# [YOUR OBJECTIVE]
Word for word, restate the entries below, but exclude the images.

# [SUPPLIED MATERIAL]
☆ ☆ ☆ ☆ ☆
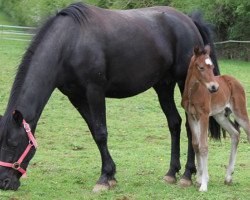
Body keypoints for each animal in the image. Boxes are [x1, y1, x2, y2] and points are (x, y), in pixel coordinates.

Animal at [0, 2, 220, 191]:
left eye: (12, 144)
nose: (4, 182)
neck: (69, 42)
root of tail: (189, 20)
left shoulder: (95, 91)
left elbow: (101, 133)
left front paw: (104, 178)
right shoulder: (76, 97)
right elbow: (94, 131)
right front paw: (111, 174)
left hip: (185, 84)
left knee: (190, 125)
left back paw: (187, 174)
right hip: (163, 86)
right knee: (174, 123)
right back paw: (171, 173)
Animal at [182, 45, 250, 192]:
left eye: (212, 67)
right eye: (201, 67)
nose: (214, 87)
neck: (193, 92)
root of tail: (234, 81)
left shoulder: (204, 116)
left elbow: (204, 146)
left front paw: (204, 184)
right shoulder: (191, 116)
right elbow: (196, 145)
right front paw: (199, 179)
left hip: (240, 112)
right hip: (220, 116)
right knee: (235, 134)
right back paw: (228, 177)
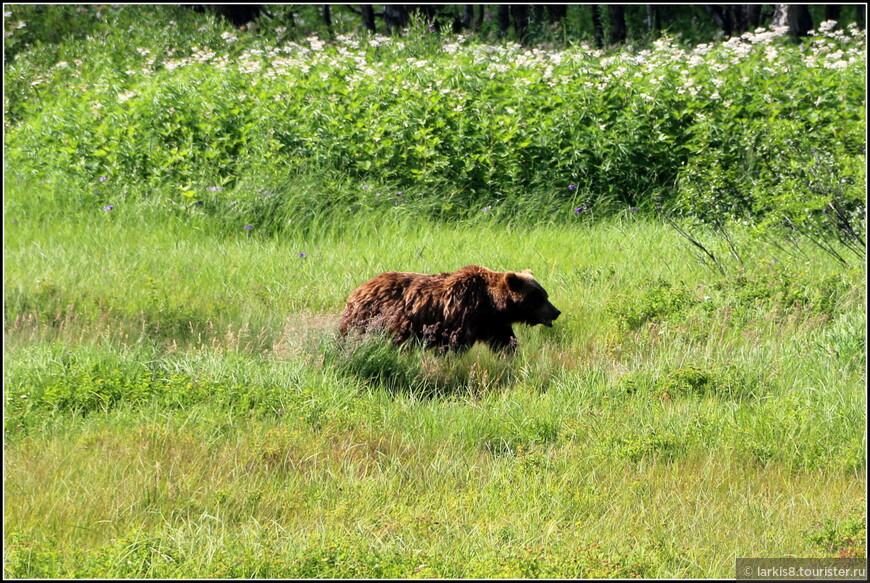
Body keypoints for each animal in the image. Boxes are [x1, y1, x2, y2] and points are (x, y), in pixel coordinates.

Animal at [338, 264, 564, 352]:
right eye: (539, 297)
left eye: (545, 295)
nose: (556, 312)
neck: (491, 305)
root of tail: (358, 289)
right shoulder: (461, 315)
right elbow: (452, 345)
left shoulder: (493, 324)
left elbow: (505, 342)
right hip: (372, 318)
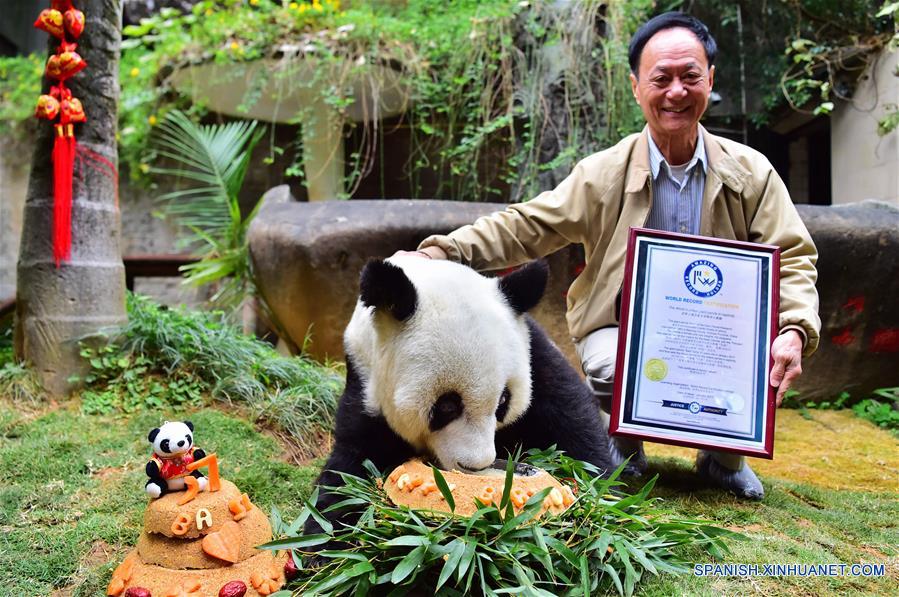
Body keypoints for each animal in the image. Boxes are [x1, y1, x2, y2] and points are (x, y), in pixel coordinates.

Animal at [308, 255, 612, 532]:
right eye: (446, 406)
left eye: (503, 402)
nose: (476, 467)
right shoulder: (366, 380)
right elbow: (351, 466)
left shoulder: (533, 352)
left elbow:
☆ ☆ ☆ ☆ ☆
# [TASK RESPONSE]
Body keypoints for each animal in the image. Boxes are [x1, y1, x2, y2] and points are (x, y), in pixel coordinates.

Animal at [0, 2, 220, 191]:
left eye: (12, 144)
nose: (4, 182)
neck: (69, 42)
root of tail: (189, 20)
left shoulder: (95, 91)
left elbow: (101, 133)
left front paw: (104, 178)
right shoulder: (76, 97)
right elbow: (94, 131)
right front paw: (111, 174)
left hip: (185, 84)
left knee: (190, 125)
left back paw: (187, 174)
right hip: (163, 86)
right knee: (174, 123)
right back paw: (171, 173)
Animal at [182, 45, 250, 192]:
left eye: (212, 67)
right eye: (201, 67)
nose: (214, 87)
neck: (193, 92)
root of tail: (234, 81)
left shoulder: (204, 116)
left elbow: (204, 146)
left front paw: (204, 184)
right shoulder: (191, 116)
right elbow: (196, 145)
right front paw: (199, 179)
left hip: (240, 112)
right hip: (220, 116)
right knee: (235, 134)
right back paw: (228, 177)
Body keypoints for each animal in the image. Boxes are [x1, y1, x2, y2] and points are (x, y), in pixel coordinates.

Animal at [338, 264, 564, 352]:
right eye: (539, 297)
left eye: (545, 295)
nose: (556, 312)
neck: (491, 305)
root of tail: (358, 289)
right shoulder: (461, 315)
right elbow: (452, 345)
left shoulder: (493, 324)
left elbow: (505, 342)
right hip: (372, 318)
Body keypoints for each animal in the image. Boxes are [x1, y1, x2, y2] and points are (x, y), in pixel coordinates.

Animal at [308, 255, 612, 532]:
right eye: (446, 406)
left eye: (503, 402)
nose: (476, 467)
right shoulder: (366, 380)
right elbow: (351, 466)
left shoulder: (533, 352)
left elbow:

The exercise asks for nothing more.